What you are asked to do =
Starting from the line in which "Registration | $150 | $150 |" appears, output every line down to the last line of the data below, exactly and without anything more.

::::

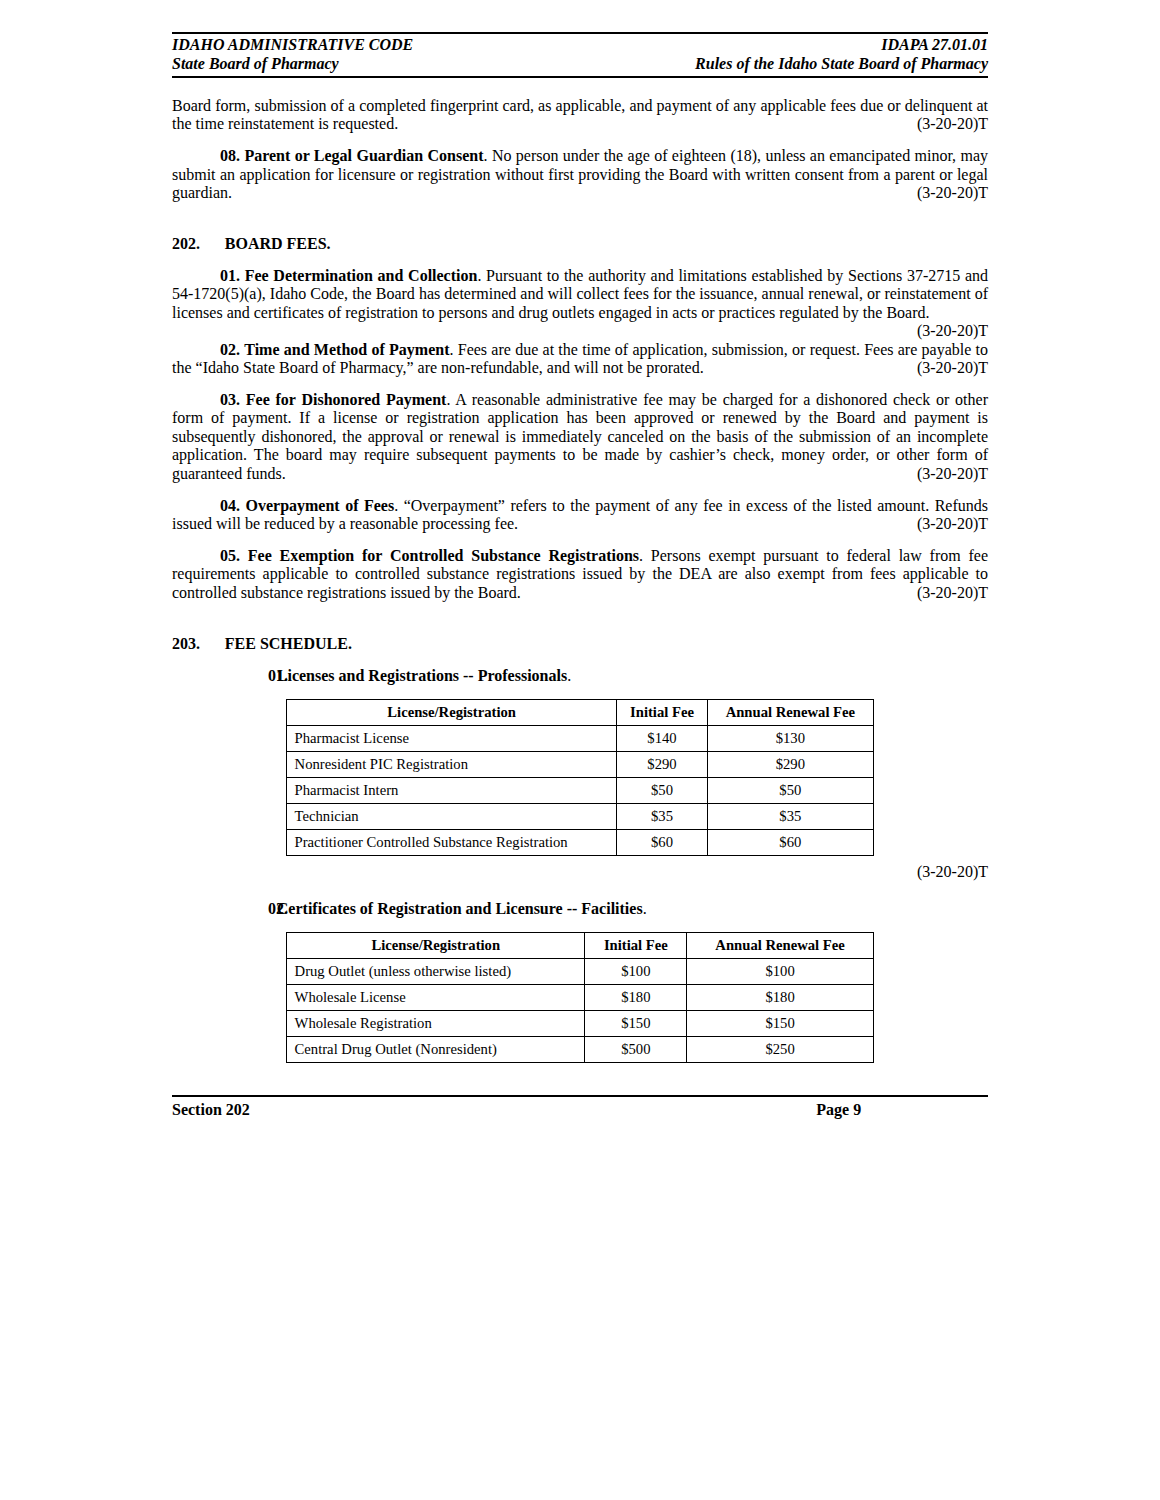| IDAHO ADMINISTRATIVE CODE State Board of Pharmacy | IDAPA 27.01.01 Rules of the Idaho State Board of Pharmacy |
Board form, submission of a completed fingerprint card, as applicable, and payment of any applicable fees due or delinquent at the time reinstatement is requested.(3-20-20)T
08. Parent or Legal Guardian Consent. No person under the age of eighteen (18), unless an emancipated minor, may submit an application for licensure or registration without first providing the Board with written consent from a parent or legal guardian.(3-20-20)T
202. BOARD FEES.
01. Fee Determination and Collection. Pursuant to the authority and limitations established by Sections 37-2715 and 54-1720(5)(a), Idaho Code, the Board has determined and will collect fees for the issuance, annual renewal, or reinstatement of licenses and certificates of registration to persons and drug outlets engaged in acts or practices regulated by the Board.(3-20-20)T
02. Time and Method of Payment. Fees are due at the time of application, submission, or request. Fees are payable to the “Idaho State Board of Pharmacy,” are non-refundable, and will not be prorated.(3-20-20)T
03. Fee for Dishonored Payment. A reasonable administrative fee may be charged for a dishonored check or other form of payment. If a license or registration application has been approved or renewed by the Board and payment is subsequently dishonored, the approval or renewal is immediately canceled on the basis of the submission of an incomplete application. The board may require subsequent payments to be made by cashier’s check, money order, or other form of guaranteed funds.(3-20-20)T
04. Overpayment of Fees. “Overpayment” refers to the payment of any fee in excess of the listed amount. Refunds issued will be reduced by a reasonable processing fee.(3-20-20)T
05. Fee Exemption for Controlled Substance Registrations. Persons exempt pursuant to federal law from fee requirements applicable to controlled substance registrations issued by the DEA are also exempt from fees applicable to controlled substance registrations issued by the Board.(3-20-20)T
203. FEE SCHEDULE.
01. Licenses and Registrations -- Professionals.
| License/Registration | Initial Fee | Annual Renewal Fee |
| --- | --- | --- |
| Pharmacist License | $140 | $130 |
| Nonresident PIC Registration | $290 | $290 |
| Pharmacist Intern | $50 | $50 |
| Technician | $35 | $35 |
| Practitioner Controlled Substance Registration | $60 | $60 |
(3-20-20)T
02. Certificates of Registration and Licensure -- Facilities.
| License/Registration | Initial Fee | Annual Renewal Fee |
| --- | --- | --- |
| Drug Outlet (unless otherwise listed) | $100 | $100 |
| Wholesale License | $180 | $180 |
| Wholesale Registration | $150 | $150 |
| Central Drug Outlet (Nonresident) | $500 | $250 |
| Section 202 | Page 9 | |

::::

Task output =
| Wholesale Registration | $150 | $150 |
| Central Drug Outlet (Nonresident) | $500 | $250 |
| Section 202 | Page 9 | |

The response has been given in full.